I just uploaded a new version to https://github.com/rmesch/Parallel-Bitmap-Resampler Newest addition: a parallel unsharp-mask using Gaussian blur. Can be used to sharpen or blur images. Dedicated VCL-demo "Sharpen.dproj" included. For FMX the effect can be seen in the thumbnail-viewer-demo (ThreadsInThreadsFMX.dproj). This is for the "modern" version, 10.4 and up. I haven't ported the unsharp-mask to the legacy version (Delphi 2006 and up) yet, requires more work, but I plan on doing so. Renate

I did a quick test with the demo of the fmx-version of my resampler, just doing "Enable Skia" on the project.
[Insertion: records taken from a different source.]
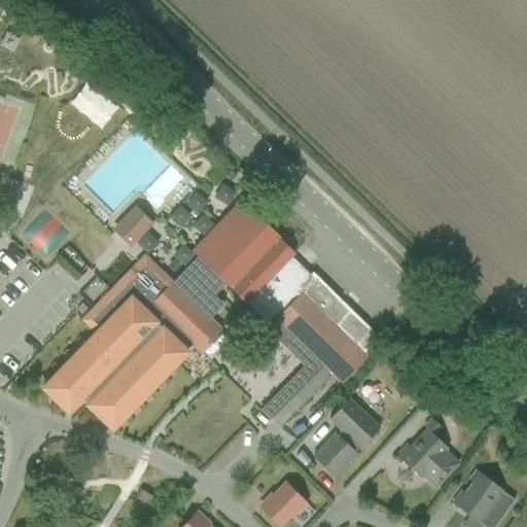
[(82,75),(70,98),(91,109),(103,88),(82,75)]
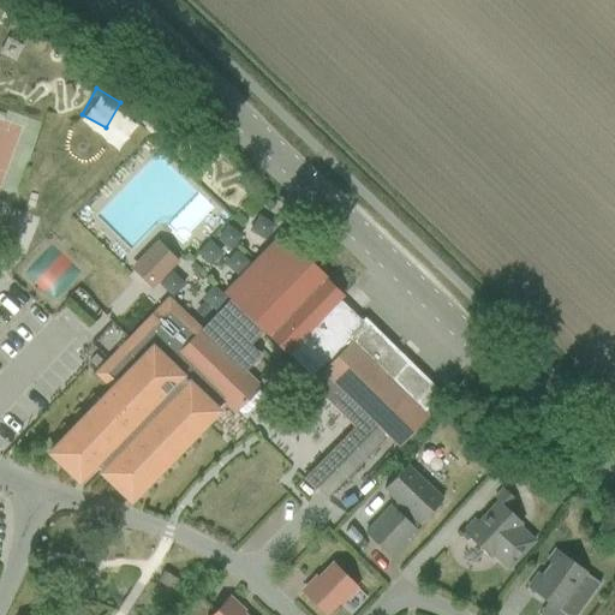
[(111,389),(48,454),(78,483),(94,466),(101,472),(100,473),(130,502),(218,412),(215,410),(222,402),(233,413),(236,411),(239,413),(246,415),(260,400),(260,394),(256,390),(260,387),(244,372),(254,363),(254,348),(250,345),(263,330),(287,353),(288,353),(311,375),(318,368),(360,322),(339,300),(342,297),(324,280),(326,279),(281,236),(225,294),(230,299),(215,315),(220,320),(213,328),(206,326),(201,330),(167,299),(95,374),(111,389)]
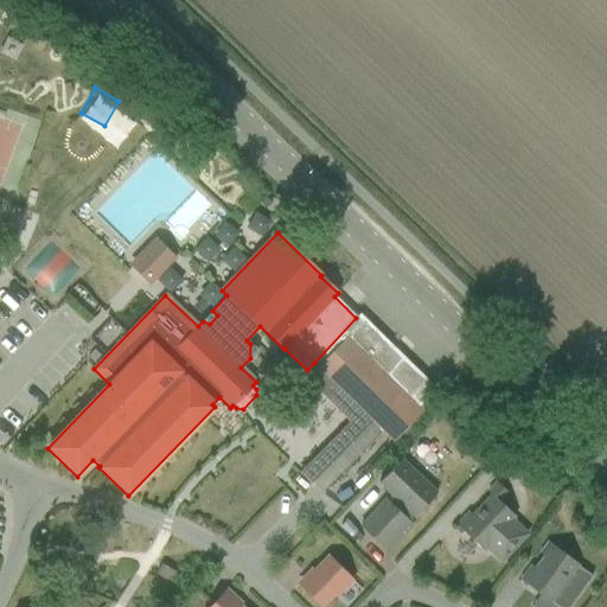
[(146,282),(172,256),(155,240),(129,266),(146,282)]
In the demo I compare my results to TCanvas.DrawBitmap with HighSpeed set to false. I see that the Skia-Canvas is being used, and that HighSpeed=False results in Skia-resampling set to SkSamplingOptionsHigh : TSkSamplingOptions = (UseCubic: True; Cubic: (B: 1 / 3; C: 1 / 3); Filter: TSkFilterMode.Nearest; Mipmap: TSkMipmapMode.None); So, some form of cubic resampling, if I see that right. Result: Timing is slightly slower than native fmx-drawing, but still a lot faster than my parallel resampling. I see no improvement in quality over plain fmx, which supposedly uses bilinear resampling with this setting. Here are two results: (How do you make this browser use the original pixel size, this is scaled!) This doesn't look very cubic to me. As a comparison, here are the results of my resampler using the bicubic filter: I might not have used Skia to its most favorable advantage. Renate

OK, I'll stop thinking about it. Time to get some sleep:)

Hi Anders, Thanks for explaining. I had a feeling that the compression is too "global" for parallelizing. But .. From what I have meanwhile read, it seems that parts of the decompression could be done in parallel. This link is about compression, but couldn't it apply to decompression too? (not that I know anything about it 🙂 https://stackoverflow.com/questions/61850421/how-to-perform-jpeg-encoding-of-a-big-rgb-image-in-parallel Anyway, there are research papers which claim that they got a speedup from doing the decoding partly in parallel.

Sorry, no, but it sounds like a good idea. Naively. I have no idea how parallelizable jpeg-decoding is 🙂

Sure you can.

The use of TVirtualImageList is totally unessential, just cosmetics. I have replaced it by the old TImageList now. Hope it works, and thanks!